В нашей компании всё поменялось местами. Мне приносили, мне подавали: это мой песок, это мой бережок, моя улица. Мне заглядывали в рот, слушая, что я скажу. В их глазах я читал страх, уважение, всё исполнялось с раболепием, и в то же время я замечал, что это их сильно мучает. Всякий раз казалось, что это выплеснется, взорвётся, и хотя я был маленьким, я опасался даже, что они меня как-нибудь потихонечку убьют. Было в их глазах что-то вымученное и постоянно настороженное.
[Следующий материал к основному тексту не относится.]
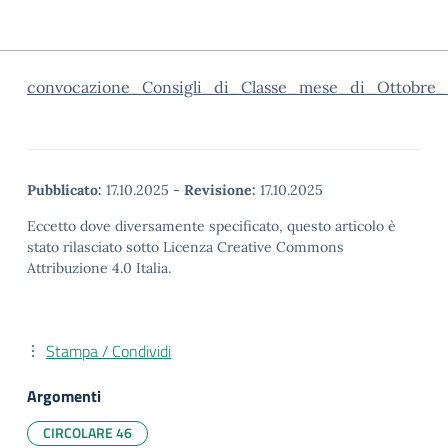
convocazione_Consigli_di_Classe_mese_di_Ottobre
Pubblicato:
17.10.2025
-
Revisione:
17.10.2025
Eccetto dove diversamente specificato, questo articolo è
stato rilasciato sotto Licenza Creative Commons
Attribuzione 4.0 Italia.
Stampa / Condividi
Argomenti
CIRCOLARE 46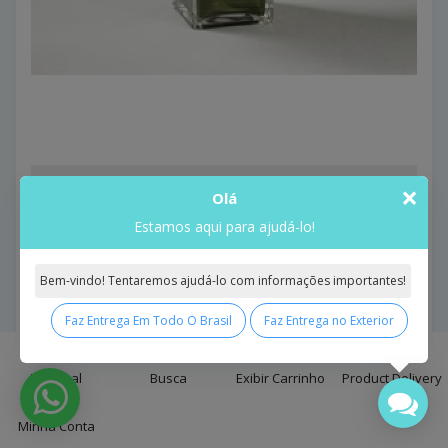
Birthday Cheer Bouquet
×
Olá
Birthday Cheer Bouquet..
Estamos aqui para ajudá-lo!
Model: Birthday Cheer Bouquet
R$637,93
Bem-vindo! Tentaremos ajudá-lo com informações importantes!
Comprar
Faz Entrega Em Todo O Brasil
Faz Entrega no Exterior
0
Principal
Busca
Exibir Carrinho
Product Delivery
Minha Conta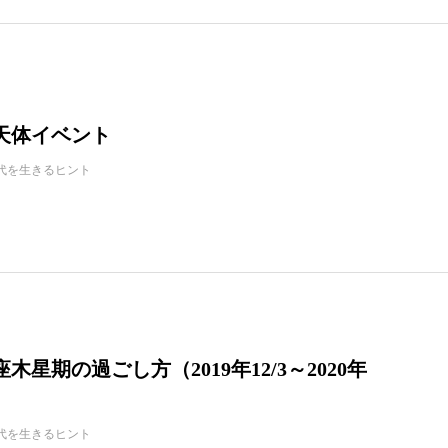
の天体イベント
代を生きるヒント
座木星期の過ごし方（2019年12/3～2020年
代を生きるヒント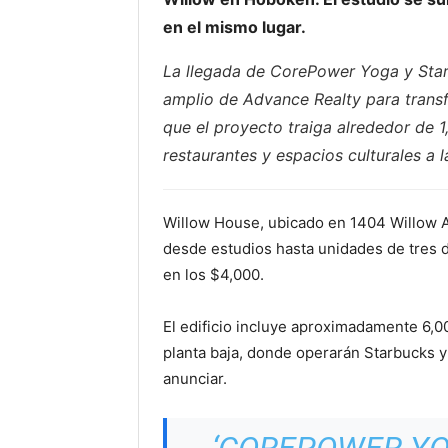
en el mismo lugar.
La llegada de CorePower Yoga y Star
amplio de Advance Realty para trans
que el proyecto traiga alrededor de 
restaurantes y espacios culturales a l
Willow House, ubicado en 1404 Willow 
desde estudios hasta unidades de tres 
en los $4,000.
El edificio incluye aproximadamente 6,0
planta baja, donde operarán Starbucks y
anunciar.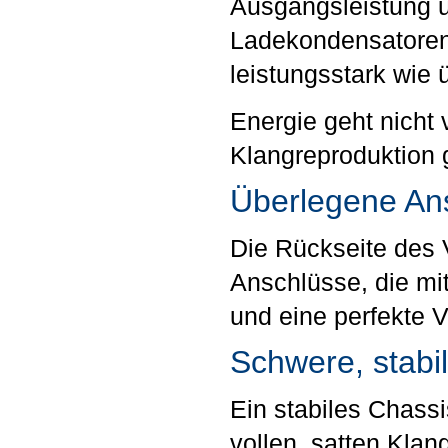
Ausgangsleistung u
Ladekondensatoren 
leistungsstark wie 
Energie geht nicht 
Klangreproduktion 
Überlegene An
Die Rückseite des V
Anschlüsse, die mi
und eine perfekte 
Schwere, stabi
Ein stabiles Chass
vollen, satten Klan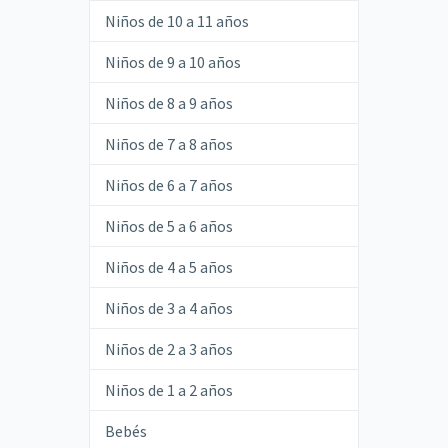
Niños de 10 a 11 años
Niños de 9 a 10 años
Niños de 8 a 9 años
Niños de 7 a 8 años
Niños de 6 a 7 años
Niños de 5 a 6 años
Niños de 4 a 5 años
Niños de 3 a 4 años
Niños de 2 a 3 años
Niños de 1 a 2 años
Bebés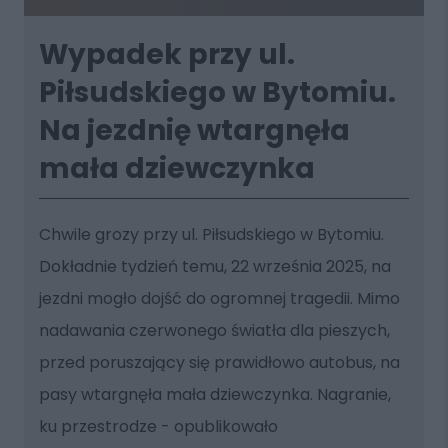
Wypadek przy ul.
Piłsudskiego w Bytomiu.
Na jezdnię wtargnęła
mała dziewczynka
Chwile grozy przy ul. Piłsudskiego w Bytomiu.
Dokładnie tydzień temu, 22 września 2025, na
jezdni mogło dojść do ogromnej tragedii. Mimo
nadawania czerwonego światła dla pieszych,
przed poruszający się prawidłowo autobus, na
pasy wtargnęła mała dziewczynka. Nagranie,
ku przestrodze - opublikowało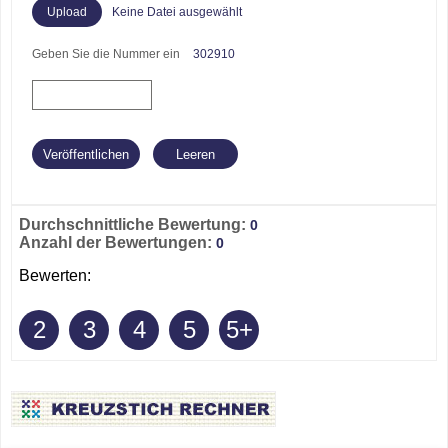
Keine Datei ausgewählt
Geben Sie die Nummer ein
302910
Durchschnittliche Bewertung:
0
Anzahl der Bewertungen:
0
Bewerten:
2
3
4
5
5+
Однако ничего не выплескивалось, не взрывалось и ребята терпели. А мне становилось страшно тем сильнее, чем дольше я наблюдал за тем, что происходило в их душе. Они надламывали и задавливали сами себя, чтобы им стало легче подчиниться мне. Именно это меня пугало. Но вот мать задиристого заметила перемену в нашем общении и всякий раз, когда видела нас вместе, загоняла сына домой. И, кажется, требовала, чтобы он со мной не общался. Это стало подсказкой для меня.
Неизбежно…
Я перестал общаться с ребятами, и стало легче. Спать я стал крепче и спокойнее. Я рыбачил, весь день шёл вдоль по реке, удаляясь довольно далёко от села. Коптил в ивовых листьях рыбу и ел с хлебом и дикими травами. В леса я не заходил, чтобы не заблудиться и не нарваться на хищника. С наступлением темноты возвращался по болотистой речной долине, по кочкам, на которых гнездились коньки. Они, бывало, нападали стаей, сбивая меня с пути. Клевали и гадили, и едва я огибал определённое место — тут же отставали. Долина, мгла, тяжёлое небо — все гнетущее и огромное. Окрест поймы чернел бескрайний лес, в котором водился хищник. Казалось, вот-вот ноги сами понесут, побежишь без оглядки и больше уж не вернёшься к этой зловещей природе. Но изо дня в день я возвращался, ибо отчего-то манило к суровой и безлюдной тишине…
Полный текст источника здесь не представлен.